### Extracted records
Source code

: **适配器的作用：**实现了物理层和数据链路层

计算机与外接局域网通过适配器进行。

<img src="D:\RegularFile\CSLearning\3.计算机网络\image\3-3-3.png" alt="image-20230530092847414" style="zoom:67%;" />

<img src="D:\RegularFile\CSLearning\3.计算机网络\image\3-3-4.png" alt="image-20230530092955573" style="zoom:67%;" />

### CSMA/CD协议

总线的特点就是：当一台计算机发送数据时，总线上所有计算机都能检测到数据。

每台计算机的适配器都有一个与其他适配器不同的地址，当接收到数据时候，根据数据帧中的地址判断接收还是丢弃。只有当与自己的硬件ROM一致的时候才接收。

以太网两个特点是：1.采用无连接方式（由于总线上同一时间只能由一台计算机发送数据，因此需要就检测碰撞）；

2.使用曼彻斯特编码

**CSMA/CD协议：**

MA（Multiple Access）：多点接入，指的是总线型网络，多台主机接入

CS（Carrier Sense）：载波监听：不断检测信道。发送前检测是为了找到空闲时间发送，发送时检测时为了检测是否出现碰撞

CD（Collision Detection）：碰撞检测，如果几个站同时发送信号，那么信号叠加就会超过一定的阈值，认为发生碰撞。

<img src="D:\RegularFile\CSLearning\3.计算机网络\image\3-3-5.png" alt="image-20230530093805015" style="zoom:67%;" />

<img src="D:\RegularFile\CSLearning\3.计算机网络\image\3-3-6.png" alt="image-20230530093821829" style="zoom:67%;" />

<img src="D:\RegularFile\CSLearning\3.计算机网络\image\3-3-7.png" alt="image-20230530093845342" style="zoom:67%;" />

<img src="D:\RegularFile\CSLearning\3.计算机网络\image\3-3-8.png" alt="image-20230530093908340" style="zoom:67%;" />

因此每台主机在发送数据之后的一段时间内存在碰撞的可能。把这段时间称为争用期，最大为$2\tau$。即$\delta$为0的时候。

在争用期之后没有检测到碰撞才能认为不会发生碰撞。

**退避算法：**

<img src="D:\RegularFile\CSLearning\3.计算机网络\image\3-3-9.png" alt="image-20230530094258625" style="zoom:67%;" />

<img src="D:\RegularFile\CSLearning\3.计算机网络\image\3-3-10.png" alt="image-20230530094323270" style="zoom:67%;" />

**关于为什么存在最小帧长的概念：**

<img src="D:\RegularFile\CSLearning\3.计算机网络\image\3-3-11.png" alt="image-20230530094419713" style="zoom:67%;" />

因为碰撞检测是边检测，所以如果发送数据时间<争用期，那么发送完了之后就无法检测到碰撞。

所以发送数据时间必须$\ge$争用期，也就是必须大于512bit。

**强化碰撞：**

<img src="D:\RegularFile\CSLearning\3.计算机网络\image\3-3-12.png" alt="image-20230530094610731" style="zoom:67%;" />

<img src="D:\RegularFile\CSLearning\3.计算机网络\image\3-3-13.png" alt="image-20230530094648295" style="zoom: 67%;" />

### About this task
Return verbatim the lines of the source text from the line holding "总线的特点就是：当一台计算机发送数据时，总线上所有计算机都能检测到数据。" through the line holding "CS（Carrier Sen", both included.

### Task response
总线的特点就是：当一台计算机发送数据时，总线上所有计算机都能检测到数据。

每台计算机的适配器都有一个与其他适配器不同的地址，当接收到数据时候，根据数据帧中的地址判断接收还是丢弃。只有当与自己的硬件ROM一致的时候才接收。

以太网两个特点是：1.采用无连接方式（由于总线上同一时间只能由一台计算机发送数据，因此需要就检测碰撞）；

2.使用曼彻斯特编码

**CSMA/CD协议：**

MA（Multiple Access）：多点接入，指的是总线型网络，多台主机接入

CS（Carrier Sense）：载波监听：不断检测信道。发送前检测是为了找到空闲时间发送，发送时检测时为了检测是否出现碰撞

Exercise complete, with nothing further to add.